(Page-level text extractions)
┌──

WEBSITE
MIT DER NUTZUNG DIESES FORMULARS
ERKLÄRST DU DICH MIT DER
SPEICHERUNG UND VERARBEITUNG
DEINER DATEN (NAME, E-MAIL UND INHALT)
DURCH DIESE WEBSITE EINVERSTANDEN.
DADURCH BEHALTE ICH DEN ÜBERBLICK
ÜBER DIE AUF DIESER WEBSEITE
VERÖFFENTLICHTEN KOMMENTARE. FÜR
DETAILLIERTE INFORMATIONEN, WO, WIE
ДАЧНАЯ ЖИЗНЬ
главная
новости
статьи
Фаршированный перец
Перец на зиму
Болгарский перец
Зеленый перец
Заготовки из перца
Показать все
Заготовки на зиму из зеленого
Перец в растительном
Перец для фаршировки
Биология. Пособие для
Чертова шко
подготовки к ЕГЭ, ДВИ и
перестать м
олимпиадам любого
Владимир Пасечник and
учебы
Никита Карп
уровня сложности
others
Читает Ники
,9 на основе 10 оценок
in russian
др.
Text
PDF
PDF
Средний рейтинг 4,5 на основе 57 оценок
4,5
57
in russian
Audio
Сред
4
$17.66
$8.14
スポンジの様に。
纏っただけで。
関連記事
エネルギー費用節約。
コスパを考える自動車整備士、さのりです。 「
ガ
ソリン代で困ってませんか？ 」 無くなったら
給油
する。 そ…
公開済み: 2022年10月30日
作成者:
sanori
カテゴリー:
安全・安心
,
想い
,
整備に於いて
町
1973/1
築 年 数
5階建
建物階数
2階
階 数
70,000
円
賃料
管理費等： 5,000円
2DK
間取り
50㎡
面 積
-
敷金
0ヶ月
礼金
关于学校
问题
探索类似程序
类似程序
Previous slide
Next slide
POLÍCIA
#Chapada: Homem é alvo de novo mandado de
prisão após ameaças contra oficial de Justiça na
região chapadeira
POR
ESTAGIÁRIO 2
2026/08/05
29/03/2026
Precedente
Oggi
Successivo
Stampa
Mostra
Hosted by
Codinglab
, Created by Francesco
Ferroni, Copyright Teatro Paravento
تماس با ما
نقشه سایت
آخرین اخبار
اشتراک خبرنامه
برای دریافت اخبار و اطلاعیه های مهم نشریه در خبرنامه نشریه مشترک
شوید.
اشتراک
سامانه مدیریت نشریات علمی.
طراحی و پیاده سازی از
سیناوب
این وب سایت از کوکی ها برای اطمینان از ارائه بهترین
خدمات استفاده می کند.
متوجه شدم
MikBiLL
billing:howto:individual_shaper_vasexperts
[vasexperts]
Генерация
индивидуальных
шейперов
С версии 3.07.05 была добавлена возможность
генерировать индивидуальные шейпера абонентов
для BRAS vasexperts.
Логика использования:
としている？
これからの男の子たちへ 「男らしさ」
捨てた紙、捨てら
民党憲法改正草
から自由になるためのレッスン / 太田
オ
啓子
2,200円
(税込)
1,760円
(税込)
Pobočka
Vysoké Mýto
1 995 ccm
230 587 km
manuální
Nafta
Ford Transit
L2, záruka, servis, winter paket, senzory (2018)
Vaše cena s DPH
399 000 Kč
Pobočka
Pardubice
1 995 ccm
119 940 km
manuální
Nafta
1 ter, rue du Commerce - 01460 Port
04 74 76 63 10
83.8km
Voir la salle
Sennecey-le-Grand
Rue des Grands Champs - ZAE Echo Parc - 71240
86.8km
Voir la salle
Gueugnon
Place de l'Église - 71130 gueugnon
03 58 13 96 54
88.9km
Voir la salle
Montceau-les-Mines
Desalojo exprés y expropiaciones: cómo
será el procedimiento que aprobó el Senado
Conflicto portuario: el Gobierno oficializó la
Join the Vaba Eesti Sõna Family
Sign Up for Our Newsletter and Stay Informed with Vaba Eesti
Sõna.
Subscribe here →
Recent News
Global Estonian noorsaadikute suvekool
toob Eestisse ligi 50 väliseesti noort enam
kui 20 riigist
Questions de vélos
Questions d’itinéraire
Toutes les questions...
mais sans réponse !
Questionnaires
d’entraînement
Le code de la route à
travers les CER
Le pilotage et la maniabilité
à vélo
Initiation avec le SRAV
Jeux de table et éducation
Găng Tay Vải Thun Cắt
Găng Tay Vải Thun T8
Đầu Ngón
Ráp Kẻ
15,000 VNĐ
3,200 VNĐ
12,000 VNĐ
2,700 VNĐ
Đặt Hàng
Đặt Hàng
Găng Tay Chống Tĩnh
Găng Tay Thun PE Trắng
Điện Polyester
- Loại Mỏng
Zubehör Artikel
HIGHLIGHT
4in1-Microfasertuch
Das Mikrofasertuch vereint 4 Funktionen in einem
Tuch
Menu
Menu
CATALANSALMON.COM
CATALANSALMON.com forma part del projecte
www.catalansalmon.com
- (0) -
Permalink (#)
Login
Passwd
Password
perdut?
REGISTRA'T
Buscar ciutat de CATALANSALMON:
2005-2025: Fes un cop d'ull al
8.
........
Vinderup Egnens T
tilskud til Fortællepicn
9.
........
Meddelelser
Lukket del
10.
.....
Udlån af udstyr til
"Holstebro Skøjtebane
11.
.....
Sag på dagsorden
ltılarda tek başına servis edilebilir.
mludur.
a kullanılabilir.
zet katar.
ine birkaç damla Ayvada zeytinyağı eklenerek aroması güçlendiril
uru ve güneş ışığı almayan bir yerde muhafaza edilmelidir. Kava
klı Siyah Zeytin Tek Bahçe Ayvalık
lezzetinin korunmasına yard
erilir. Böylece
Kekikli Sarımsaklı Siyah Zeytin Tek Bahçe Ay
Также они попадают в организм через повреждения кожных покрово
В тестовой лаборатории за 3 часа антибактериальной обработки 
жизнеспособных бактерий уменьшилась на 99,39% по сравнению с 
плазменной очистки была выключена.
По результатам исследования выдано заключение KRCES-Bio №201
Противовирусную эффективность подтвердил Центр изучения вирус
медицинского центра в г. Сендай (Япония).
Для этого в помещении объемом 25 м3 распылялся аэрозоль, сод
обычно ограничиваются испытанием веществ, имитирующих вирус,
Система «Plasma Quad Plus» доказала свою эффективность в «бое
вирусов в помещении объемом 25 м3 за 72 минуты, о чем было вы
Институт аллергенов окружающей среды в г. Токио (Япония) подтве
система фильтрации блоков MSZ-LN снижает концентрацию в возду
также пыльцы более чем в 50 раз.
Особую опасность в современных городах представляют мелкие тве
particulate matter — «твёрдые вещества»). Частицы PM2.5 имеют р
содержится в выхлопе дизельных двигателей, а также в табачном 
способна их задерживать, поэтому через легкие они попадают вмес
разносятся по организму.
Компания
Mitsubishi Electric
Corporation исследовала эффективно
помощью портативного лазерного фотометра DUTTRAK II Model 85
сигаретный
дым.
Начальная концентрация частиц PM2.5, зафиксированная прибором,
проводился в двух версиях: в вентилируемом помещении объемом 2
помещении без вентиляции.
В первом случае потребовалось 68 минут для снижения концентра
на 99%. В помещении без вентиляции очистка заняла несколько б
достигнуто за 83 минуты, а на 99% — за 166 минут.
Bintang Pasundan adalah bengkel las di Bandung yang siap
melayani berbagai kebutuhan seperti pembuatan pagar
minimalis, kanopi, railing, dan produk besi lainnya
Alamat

└──

▸ WORK REQUIRED:
Each of the entries must be written out again exactly.

▸ EXERCISE RESPONSE:
WEBSITE
MIT DER NUTZUNG DIESES FORMULARS
ERKLÄRST DU DICH MIT DER
SPEICHERUNG UND VERARBEITUNG
DEINER DATEN (NAME, E-MAIL UND INHALT)
DURCH DIESE WEBSITE EINVERSTANDEN.
DADURCH BEHALTE ICH DEN ÜBERBLICK
ÜBER DIE AUF DIESER WEBSEITE
VERÖFFENTLICHTEN KOMMENTARE. FÜR
DETAILLIERTE INFORMATIONEN, WO, WIE
ДАЧНАЯ ЖИЗНЬ
главная
новости
статьи
Фаршированный перец
Перец на зиму
Болгарский перец
Зеленый перец
Заготовки из перца
Показать все
Заготовки на зиму из зеленого
Перец в растительном
Перец для фаршировки
Биология. Пособие для
Чертова шко
подготовки к ЕГЭ, ДВИ и
перестать м
олимпиадам любого
Владимир Пасечник and
учебы
Никита Карп
уровня сложности
others
Читает Ники
,9 на основе 10 оценок
in russian
др.
Text
PDF
PDF
Средний рейтинг 4,5 на основе 57 оценок
4,5
57
in russian
Audio
Сред
4
$17.66
$8.14
スポンジの様に。
纏っただけで。
関連記事
エネルギー費用節約。
コスパを考える自動車整備士、さのりです。 「
ガ
ソリン代で困ってませんか？ 」 無くなったら
給油
する。 そ…
公開済み: 2022年10月30日
作成者:
sanori
カテゴリー:
安全・安心
,
想い
,
整備に於いて
町
1973/1
築 年 数
5階建
建物階数
2階
階 数
70,000
円
賃料
管理費等： 5,000円
2DK
間取り
50㎡
面 積
-
敷金
0ヶ月
礼金
关于学校
问题
探索类似程序
类似程序
Previous slide
Next slide
POLÍCIA
#Chapada: Homem é alvo de novo mandado de
prisão após ameaças contra oficial de Justiça na
região chapadeira
POR
ESTAGIÁRIO 2
2026/08/05
29/03/2026
Precedente
Oggi
Successivo
Stampa
Mostra
Hosted by
Codinglab
, Created by Francesco
Ferroni, Copyright Teatro Paravento
تماس با ما
نقشه سایت
آخرین اخبار
اشتراک خبرنامه
برای دریافت اخبار و اطلاعیه های مهم نشریه در خبرنامه نشریه مشترک
شوید.
اشتراک
سامانه مدیریت نشریات علمی.
طراحی و پیاده سازی از
سیناوب
این وب سایت از کوکی ها برای اطمینان از ارائه بهترین
خدمات استفاده می کند.
متوجه شدم
MikBiLL
billing:howto:individual_shaper_vasexperts
[vasexperts]
Генерация
индивидуальных
шейперов
С версии 3.07.05 была добавлена возможность
генерировать индивидуальные шейпера абонентов
для BRAS vasexperts.
Логика использования:
としている？
これからの男の子たちへ 「男らしさ」
捨てた紙、捨てら
民党憲法改正草
から自由になるためのレッスン / 太田
オ
啓子
2,200円
(税込)
1,760円
(税込)
Pobočka
Vysoké Mýto
1 995 ccm
230 587 km
manuální
Nafta
Ford Transit
L2, záruka, servis, winter paket, senzory (2018)
Vaše cena s DPH
399 000 Kč
Pobočka
Pardubice
1 995 ccm
119 940 km
manuální
Nafta
1 ter, rue du Commerce - 01460 Port
04 74 76 63 10
83.8km
Voir la salle
Sennecey-le-Grand
Rue des Grands Champs - ZAE Echo Parc - 71240
86.8km
Voir la salle
Gueugnon
Place de l'Église - 71130 gueugnon
03 58 13 96 54
88.9km
Voir la salle
Montceau-les-Mines
Desalojo exprés y expropiaciones: cómo
será el procedimiento que aprobó el Senado
Conflicto portuario: el Gobierno oficializó la
Join the Vaba Eesti Sõna Family
Sign Up for Our Newsletter and Stay Informed with Vaba Eesti
Sõna.
Subscribe here →
Recent News
Global Estonian noorsaadikute suvekool
toob Eestisse ligi 50 väliseesti noort enam
kui 20 riigist
Questions de vélos
Questions d’itinéraire
Toutes les questions...
mais sans réponse !
Questionnaires
d’entraînement
Le code de la route à
travers les CER
Le pilotage et la maniabilité
à vélo
Initiation avec le SRAV
Jeux de table et éducation
Găng Tay Vải Thun Cắt
Găng Tay Vải Thun T8
Đầu Ngón
Ráp Kẻ
15,000 VNĐ
3,200 VNĐ
12,000 VNĐ
2,700 VNĐ
Đặt Hàng
Đặt Hàng
Găng Tay Chống Tĩnh
Găng Tay Thun PE Trắng
Điện Polyester
- Loại Mỏng
Zubehör Artikel
HIGHLIGHT
4in1-Microfasertuch
Das Mikrofasertuch vereint 4 Funktionen in einem
Tuch
Menu
Menu
CATALANSALMON.COM
CATALANSALMON.com forma part del projecte
www.catalansalmon.com
- (0) -
Permalink (#)
Login
Passwd
Password
perdut?
REGISTRA'T
Buscar ciutat de CATALANSALMON:
2005-2025: Fes un cop d'ull al
8.
........
Vinderup Egnens T
tilskud til Fortællepicn
9.
........
Meddelelser
Lukket del
10.
.....
Udlån af udstyr til
"Holstebro Skøjtebane
11.
.....
Sag på dagsorden
ltılarda tek başına servis edilebilir.
mludur.
a kullanılabilir.
zet katar.
ine birkaç damla Ayvada zeytinyağı eklenerek aroması güçlendiril
uru ve güneş ışığı almayan bir yerde muhafaza edilmelidir. Kava
klı Siyah Zeytin Tek Bahçe Ayvalık
lezzetinin korunmasına yard
erilir. Böylece
Kekikli Sarımsaklı Siyah Zeytin Tek Bahçe Ay
Также они попадают в организм через повреждения кожных покрово
В тестовой лаборатории за 3 часа антибактериальной обработки 
жизнеспособных бактерий уменьшилась на 99,39% по сравнению с 
плазменной очистки была выключена.
По результатам исследования выдано заключение KRCES-Bio №201
Противовирусную эффективность подтвердил Центр изучения вирус
медицинского центра в г. Сендай (Япония).
Для этого в помещении объемом 25 м3 распылялся аэрозоль, сод
обычно ограничиваются испытанием веществ, имитирующих вирус,
Система «Plasma Quad Plus» доказала свою эффективность в «бое
вирусов в помещении объемом 25 м3 за 72 минуты, о чем было вы
Институт аллергенов окружающей среды в г. Токио (Япония) подтве
система фильтрации блоков MSZ-LN снижает концентрацию в возду
также пыльцы более чем в 50 раз.
Особую опасность в современных городах представляют мелкие тве
particulate matter — «твёрдые вещества»). Частицы PM2.5 имеют р
содержится в выхлопе дизельных двигателей, а также в табачном 
способна их задерживать, поэтому через легкие они попадают вмес
разносятся по организму.
Компания
Mitsubishi Electric
Corporation исследовала эффективно
помощью портативного лазерного фотометра DUTTRAK II Model 85
сигаретный
дым.
Начальная концентрация частиц PM2.5, зафиксированная прибором,
проводился в двух версиях: в вентилируемом помещении объемом 2
помещении без вентиляции.
В первом случае потребовалось 68 минут для снижения концентра
на 99%. В помещении без вентиляции очистка заняла несколько б
достигнуто за 83 минуты, а на 99% — за 166 минут.
Bintang Pasundan adalah bengkel las di Bandung yang siap
melayani berbagai kebutuhan seperti pembuatan pagar
minimalis, kanopi, railing, dan produk besi lainnya
Alamat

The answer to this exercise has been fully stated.